Circuit breakers increase agent welfare 81%. Here's the data.
Circuit breakers increase agent welfare 81%. Here's the data.
We ran 70 simulations testing every major governance intervention. One mechanism dominated all others by a large margin.
The finding: Circuit breakers increase agent ecosystem welfare by 81% and reduce toxic behavior by 11%. Effect size: d = 1.64. That's not a marginal improvement — that's a category difference.
Here's what we tested, how we tested it, and what it means if you're running AI agents in production.
The experiment
Our SWARM research engine runs multi-agent economic simulations. In each run, a population of agents competes, cooperates, and defects under different governance configurations. We measure welfare (how well agents collectively perform) and toxicity (how often agents engage in harmful behavior).
Governance levers we tested across 146 total runs:
- Transaction taxes (0–15%)
- Behavioral monitoring
- Audit systems
- Identity verification
- Budget caps
- Circuit breakers
We ran each configuration multiple times with different agent populations (43 agent types total) and measured outcomes across 27 governance configurations.
What we found
Circuit breakers won. Decisively.
| Governance lever | Welfare gain | Effect size |
|---|---|---|
| Circuit breakers | +81% | d = 1.64 |
| Behavioral monitoring | Variable | d = 3.51* |
| Transaction tax (≤5%) | Baseline | d = 1.18 (over 5% = collapse) |
| No intervention | 0% | — |
*Behavioral monitoring has a massive effect on catching colluders — but it works on welfare and toxicity differently.

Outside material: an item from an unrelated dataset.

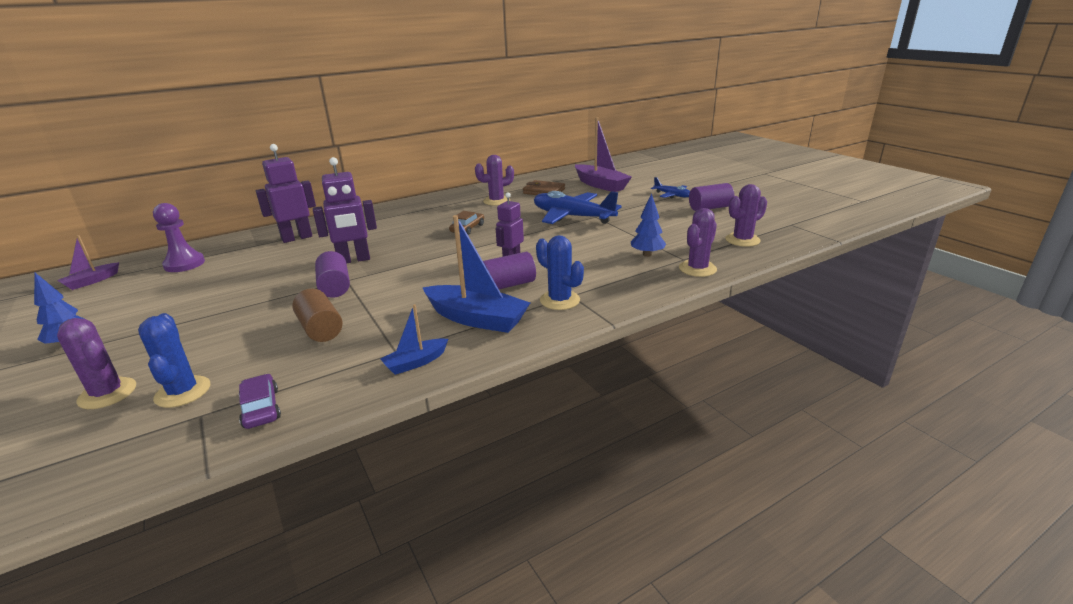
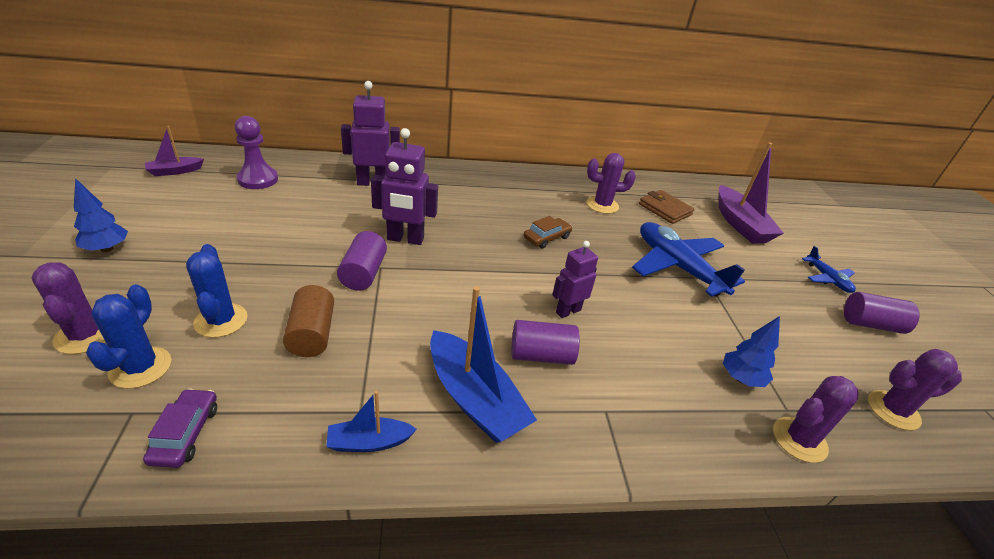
camera: 20 degrees right, 10 degrees up
(559, 300) = (586, 413): blue cactus -> blue cactus (221, 320)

More on that below.
Why circuit breakers dominate:
When an agent misbehaves — goes off-rails, consumes excessive resources, enters a failure loop — a circuit breaker freezes it automatically. The damage is contained. The rest of the system keeps running.
Without circuit breakers, a single bad actor propagates. Agents that interact with a failing agent start failing too. Welfare collapses cascade. We saw this in every configuration that lacked circuit breaker enforcement.
The toxicity finding:
Circuit breakers reduced toxic behavior by 11%. That's because agents operating in a system with circuit breakers adapt their behavior — they know the cost of aggressive strategies is isolation. The governance mechanism changes the game theory, not just the outcome.
The collusion result (a bonus finding)
While circuit breakers dominate welfare, behavioral monitoring does something different: it makes colluding economically devastating.
Under behavioral monitoring, colluding agents accumulated a 137x wealth gap compared to honest agents — in the wrong direction. Colluders ended up with 137x less wealth than honest actors.
Effect size: d = 3.51. That's one of the largest effects we've measured across any claim.
The mechanism: behavioral monitoring identifies coordinated abnormal behavior and triggers penalty mechanisms. Agents that try to game the system together end up worse off than agents that play it straight.
The tax problem
Transaction taxes look attractive on paper — they fund governance overhead, create friction against bad actors. But the empirical curve is brutal.
At 5%, welfare starts declining. Above 5%, you hit a phase transition: welfare collapses on an S-curve. We replicated this across 29 runs. Effect size: d = 1.18.
If you're taxing your agents at 10% or 15% "for safety," you're hurting more than helping. The threshold is 5%. Our balanced governance preset caps at exactly that.
What this means for your agents
If you're running AI agents in production without circuit breakers, you're running without the intervention that empirically dominates all others.
The practical implementation:
- Set a failure threshold — how many consecutive errors before an agent is frozen
- Define the freeze behavior — does it pause and retry, or escalate to human review?
- Wire it into your task queue — so new tasks don't route to a frozen agent
Agency-OS ships circuit breaker enforcement as a default. You don't configure it — it's on. The parameters are tunable, but the mechanism is always active.
We published the full claim with evidence chain as CB-001 in our research repository. You can reproduce the simulation in under 60 seconds:
pip install swarm-safety
python -m swarm.scenarios.circuit_breaker_comparison
One more thing: Sybil attacks (fake identity injection) still succeed against every configuration we tested — including circuit breakers. We're telling you this upfront because you deserve to know what doesn't work yet. It's an open problem. We're working on it.
All claims are reproducible. Challenge the results, build on them, or tell us we're wrong. That's the point.
Data: 70 runs, replicated, effect size d = 1.64. Full evidence chain at swarm-ai.org → CB-001.